I have been burned by this enough times that I built a calculator. You buy a box labeled "28mm," paint them up, and they look like teenagers next to your existing squad. One company's 28mm is another's 30mm. The industry ruler is made of rubber.
This is not poor quality control. It is scale creep — a decades-long drift where miniatures slowly put on bulk. I have watched players tear their hair out trying to build a coherent army. The truth is that "scale" in wargaming is less a mathematical constant and more a stylistic suggestion. To build a uniform force, you need to look past the label and understand the math.
Why does a 28mm miniature measure 30-32mm?
The discrepancy starts with where the manufacturer places their ruler. Historically, a 175cm human mapped to a 1:60 ratio — the "1 inch = 5 feet" standard. Mathematically that is 30mm. So why call it 28mm?
The answer is the reference point. As Alkony notes, manufacturers rarely tell you where they stop measuring:
"A 28mm miniature means that the size of the miniature will be 28mm from the feet of the mini to the chosen reference point."
— Alkony
In most cases that reference point is eye level, not top of head. It is easier for a sculptor to find the eyes than the crown of a head hidden under a helmet. Add the forehead and headgear, and a "28mm" model is actually 30-32mm in practice.
You are often buying 32mm models that have been grandfathered into a 28mm label for historical reasons.
Why do 1:48 tanks look better with 28mm infantry than 1:56?

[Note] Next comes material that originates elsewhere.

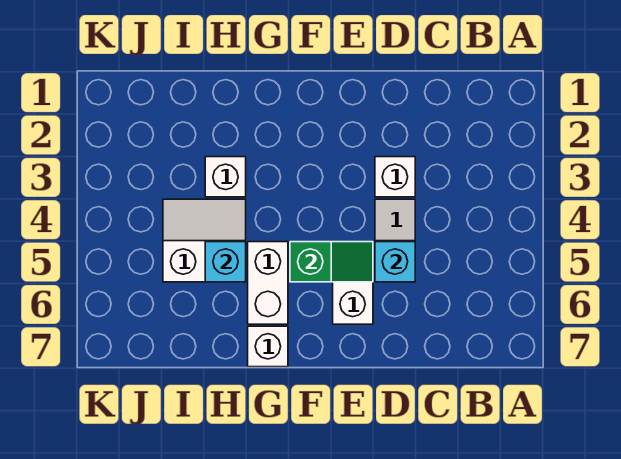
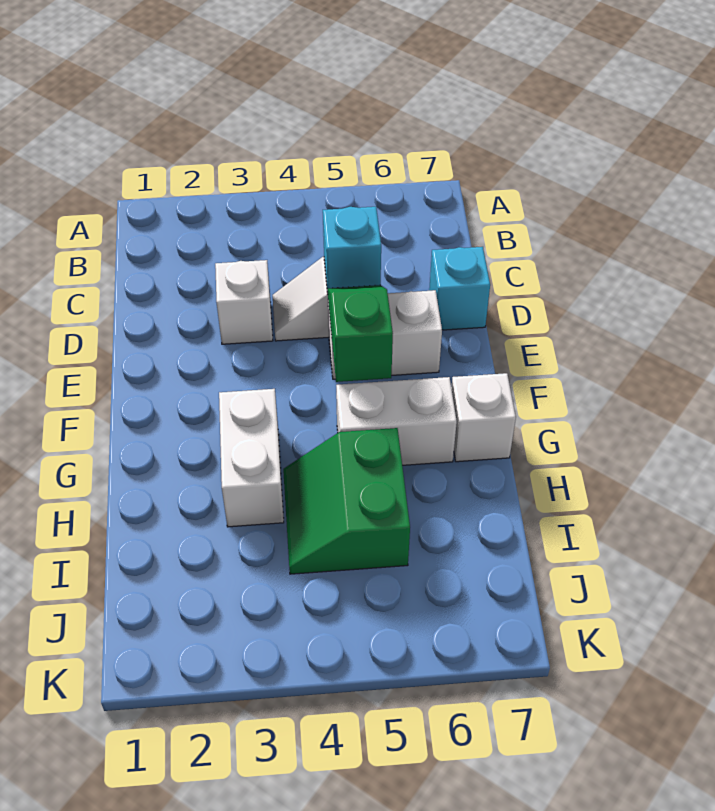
white 1x1 brick [205,157,246,197] -> white 1x2 brick [219,389,284,527]
white 2x2 slope [163,199,246,282] -> green 2x2 slope [283,428,410,574]
cyan 1x1 brick [205,242,246,282] -> cyan 1x1 brick moved to [429,247,490,330]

Bolt Action says the official vehicle scale is 1:56. On paper this is correct for 28mm. Walk into any tournament and you will see Tamiya 1:48 kits dominating the motor pool. This is not an accident.
Warlord Games has an internal inconsistency. Their metal miniatures are traditional 28mm (closer to 1:52 or 1:56), but their newer plastic sprues are actually 32mm. These plastics are taller and bulkier, so a true 1:56 tank looks like a toy next to them. The volumetric bulk of the infantry makes the vehicle look like the crew would not fit inside.
"I believe they fit with the oversized nature of Warlord's infantry better than the actual Warlord tanks themselves."
— Reddit, r/boltaction
There is also a fiscal reality: 1:48 Tamiya kits are widely available at hobby shops and often cost half the price of official wargaming-branded 1:56 kits.
For the technical hobbyist, 1:48 is a rare win-win: better visual proportions and lower cost. Use our 1:48 to 32mm conversion and see how it looks on your table.
Why do miniature hands keep getting bigger?
"Heroic Scale" is not a lack of anatomical skill. It is a functional design choice. From three feet away — the standard tabletop distance — a realistically proportioned 28mm head is roughly the size of a peppercorn.
"From a tabletop distance, a realistically scaled figure will have unintelligible hands and heads, and if they are scaled up to be readable, the feet look tiny."
— Zandoria Studios
Sculptors exaggerate heads, hands, and weapons to make models readable and easier to paint. This has led to what Warlord Games forums call the "Stay Puft Marshmallow Man" effect.
You can see this in the new plastic German Veteran and US Airborne kits. They are so puffy that they are incompatible with older true-scale kits. A new-style arm on an old-style body looks like a prosthetic from a different species.
Before you commit to a conversion, cross-reference the source scales in our conversion matrix above.
How much height does a miniature base add?
The most overlooked factor is not the model. It is the plastic disc it stands on. Infantry are almost always based on 2mm to 5mm thick plastic. Vehicles in historical games are often left unbased.
This creates a 3-5mm false height. A 32mm soldier on a 4mm base has his eye level at 36mm above the table. Next to a 1:56 Tiger tank resting directly on the mat, he towers over the engine deck.
This gap is why official scales feel wrong. The base raises the infantry's effective scale while the vehicle stays grounded.
3D printing is the equalizer. You no longer have to accept the manufacturer's fixed height. You can scale digitally to compensate for base thickness and ensure infantry and armor share the same visual horizon. Our Scale Engine accounts for both eye level and top of head methodologies.
How do I calculate scale conversions for 3D printing?
Digital manufacturing shifts power from the factory to the player. Using a 175cm human baseline, I bridge the gap between 28mm (D&D/Historical) and 32mm (Warhammer/Modern) systems. When mixing STL files from different designers, you need to account for both measurement methodology and material physics.
What I do in practice
28mm true scale to 32mm heroic
I set my slicer to 114.3% for eye level, or 116.1% for top of head.
Material compensation
PLA and PETG shrink under 0.5% during cooling. I do not add compensation for FDM because the effect is smaller than normal print variation.
The number I actually use
To match a realistic 28mm soldier to a modern heroic system with material cooling accounted for, I land on 115.8%. Your printer may want something different.
You will find these in the conversion matrix above.